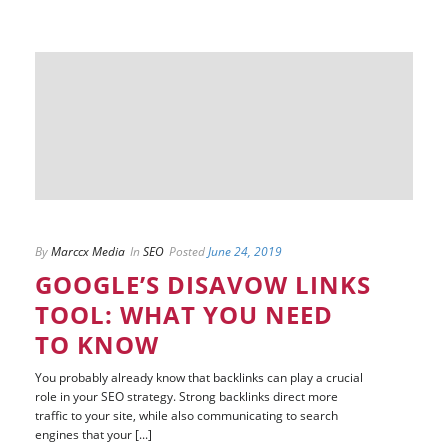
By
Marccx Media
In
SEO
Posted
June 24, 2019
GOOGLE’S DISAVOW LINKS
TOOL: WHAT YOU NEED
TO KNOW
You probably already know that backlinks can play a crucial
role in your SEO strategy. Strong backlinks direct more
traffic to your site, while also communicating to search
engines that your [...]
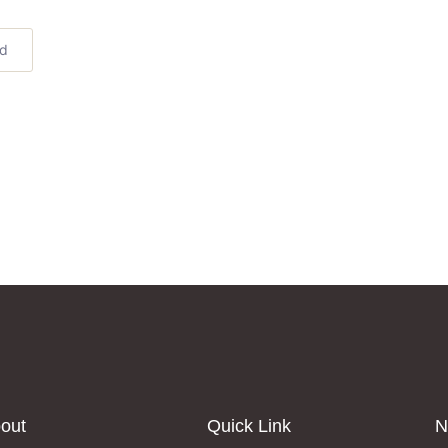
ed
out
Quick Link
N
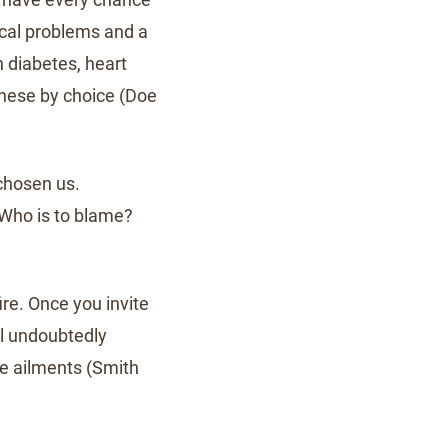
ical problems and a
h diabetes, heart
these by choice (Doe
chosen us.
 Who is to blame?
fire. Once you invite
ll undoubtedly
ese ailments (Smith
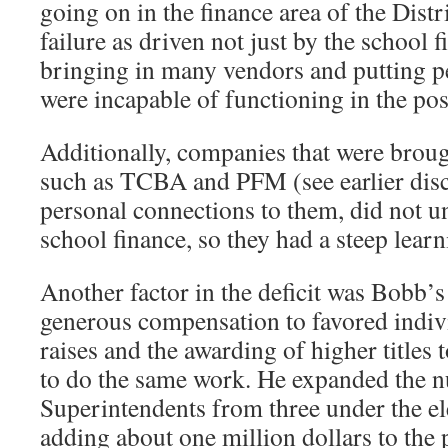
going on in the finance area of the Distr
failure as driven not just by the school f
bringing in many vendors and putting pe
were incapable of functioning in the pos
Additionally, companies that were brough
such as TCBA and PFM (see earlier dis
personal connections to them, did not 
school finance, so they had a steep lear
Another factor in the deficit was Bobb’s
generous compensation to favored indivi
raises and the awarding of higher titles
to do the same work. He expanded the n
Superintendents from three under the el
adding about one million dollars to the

= = =

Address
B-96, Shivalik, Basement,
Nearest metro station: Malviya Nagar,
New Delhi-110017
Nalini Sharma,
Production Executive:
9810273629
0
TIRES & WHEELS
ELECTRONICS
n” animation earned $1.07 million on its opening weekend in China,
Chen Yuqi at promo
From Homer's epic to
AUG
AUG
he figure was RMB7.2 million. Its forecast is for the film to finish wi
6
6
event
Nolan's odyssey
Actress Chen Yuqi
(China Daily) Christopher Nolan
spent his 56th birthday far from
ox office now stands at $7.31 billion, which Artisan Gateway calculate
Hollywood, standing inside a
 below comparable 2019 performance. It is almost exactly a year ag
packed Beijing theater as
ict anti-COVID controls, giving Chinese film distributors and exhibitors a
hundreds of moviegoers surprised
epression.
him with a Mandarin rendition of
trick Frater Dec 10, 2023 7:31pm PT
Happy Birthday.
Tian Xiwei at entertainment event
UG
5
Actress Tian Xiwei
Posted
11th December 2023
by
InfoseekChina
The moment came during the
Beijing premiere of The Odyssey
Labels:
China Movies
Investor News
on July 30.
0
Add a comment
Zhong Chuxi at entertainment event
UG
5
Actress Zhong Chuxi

= = =

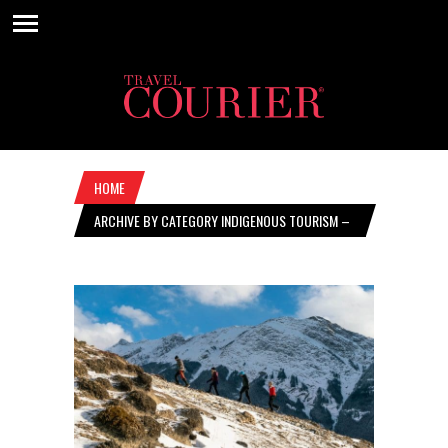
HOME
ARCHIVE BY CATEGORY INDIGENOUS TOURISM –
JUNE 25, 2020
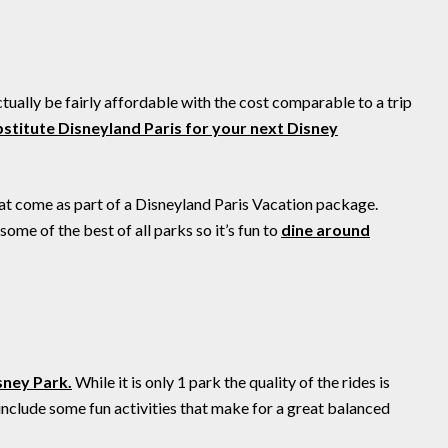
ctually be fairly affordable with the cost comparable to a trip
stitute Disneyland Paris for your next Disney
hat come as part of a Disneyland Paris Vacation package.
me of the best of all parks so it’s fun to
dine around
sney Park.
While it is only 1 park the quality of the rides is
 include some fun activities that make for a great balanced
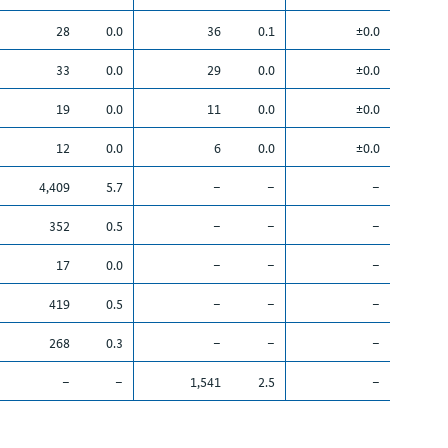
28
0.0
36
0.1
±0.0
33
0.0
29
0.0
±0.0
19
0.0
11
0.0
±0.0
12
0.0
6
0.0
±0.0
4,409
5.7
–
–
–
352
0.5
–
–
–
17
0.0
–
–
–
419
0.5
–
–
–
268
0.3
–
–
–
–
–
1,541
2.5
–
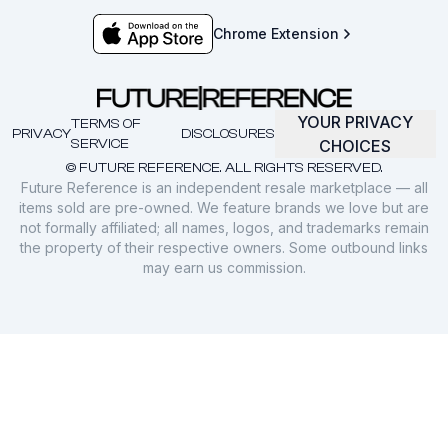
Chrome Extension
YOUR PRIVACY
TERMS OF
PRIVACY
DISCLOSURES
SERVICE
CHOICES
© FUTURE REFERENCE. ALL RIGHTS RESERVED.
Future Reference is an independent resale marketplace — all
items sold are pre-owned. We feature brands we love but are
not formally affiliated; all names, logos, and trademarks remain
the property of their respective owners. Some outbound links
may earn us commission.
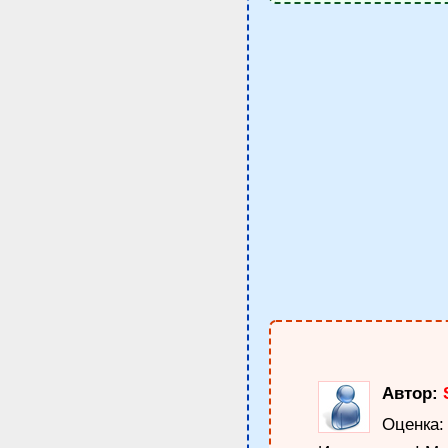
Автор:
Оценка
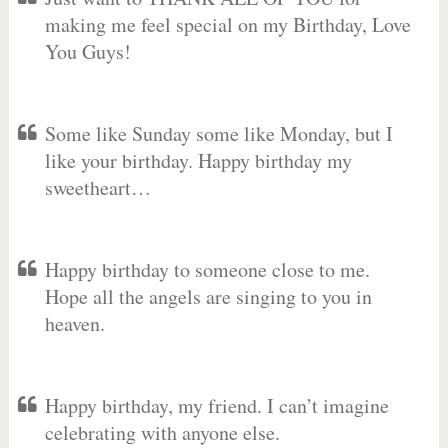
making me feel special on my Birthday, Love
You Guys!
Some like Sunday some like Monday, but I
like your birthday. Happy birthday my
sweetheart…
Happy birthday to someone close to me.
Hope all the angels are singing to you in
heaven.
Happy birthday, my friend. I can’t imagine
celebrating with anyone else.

= = =

> [WHAT THE EXERCISE ASKS]: Among the lines of the listing above, which ones contain the word "event"? Show them.

> [TASK OUTPUT]:
event
Tian Xiwei at entertainment event
Zhong Chuxi at entertainment event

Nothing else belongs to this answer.